Telomeres are nucleoprotein complexes that constitute the ends of eukaryotic chromosomes. Telomeres differentiate the end of the chromosome from sites of DNA damage and control cellular replicative potential. The loss of function of telomeres results in several biological consequences. First, dysfunctional telomeres elicit DNA damage responses and repair activities, which frequently induce cytogenetic abnormalities and genomic instability that are characteristic of human cancer. Second, cellular immortalization resulting from inappropriate elongation of telomeres is a critical component of tumorigenesis. Alternatively, as telomere shortening limits replicative potential, abnormally short telomeres can result in premature cellular senescence that is associated with human pathology ranging from anemia to atherosclerosis. Telomeric DNA is composed of tandem repeats of G‐rich double‐stranded (ds)DNA that terminates in a G‐rich 3’ single‐stranded (ss)DNA overhang. Telomeres are thought to assume a lariat structure termed the t‐loop, which is decorated by an assortment of telomere‐associated proteins. The most unique and least well characterized of these proteins is POT1. POT1 binds telomeric ssDNA via a pair of Nterminal OB‐folds.

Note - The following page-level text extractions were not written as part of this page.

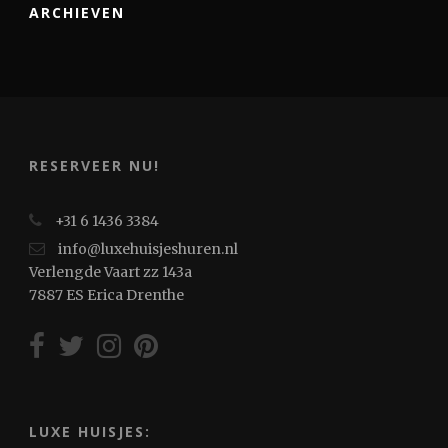
ARCHIEVEN
RESERVEER NU!
+31 6 1436 3384
info@luxehuisjeshuren.nl
Verlengde Vaart zz 143a
7887 ES Erica Drenthe
LUXE HUISJES:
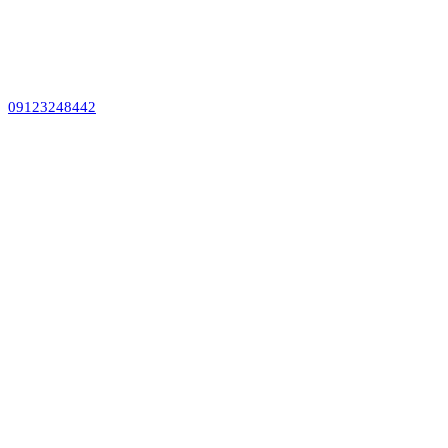
09123248442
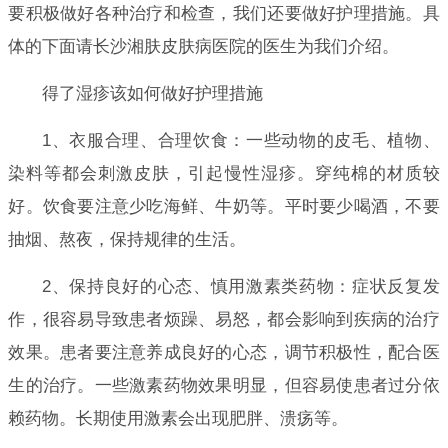
要积极做好各种治疗和检查，我们还要做好护理措施。具
体的下面请长沙湘肤皮肤病医院的医生为我们介绍。
得了湿疹该如何做好护理措施
1、衣服合理、合理饮食：一些动物的皮毛、植物、
染料等都会刺激皮肤，引起慢性湿疹。穿纯棉的材质较
好。饮食要注意少吃海鲜、牛奶等。平时要少喝酒，不要
抽烟、熬夜，保持规律的生活。
2、保持良好的心态、慎用激素类药物：症状反复发
作，很容易导致患者烦躁、易怒，都会影响到疾病的治疗
效果。患者要注意养成良好的心态，调节积极性，配合医
生的治疗。一些激素药物效果明显，但容易使患者过分依
赖药物。长期使用激素会出现肥胖、溃疡等。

Through its C‐terminal protein‐interaction domain, POT1 directly binds the telomeric dsDNA‐binding protein TRF2 and participates in heterodimeric complex with the protein TPP1. Inhibition of POT1 induces a robust DNA damage response at telomeres and deregulation of telomere length homeostasis, indicating that POT1 is important in maintaining telomere stability and in regulating telomere length. The goal of my thesis work was to determine which of the three major functions of POT1– telomeric ssDNA‐, TPP1‐, or TRF2‐binding – were required to properly localize POT1 to telomeres and to prevent the telomere instability and length deregulation that occur in the absence of POT1. Using separation‐of‐function mutants of POT1 deficient in at least one of these activities, I found that POT1 depends on its heterodimeric partner TPP1 in cis with telomeric ssDNA‐binding to preserve telomere stability, while POT1 depends on its protein interaction with TRF2 to localize to telomeres and its TRF2‐ and telomeric ssDNA‐binding activities in cis to regulate telomere length.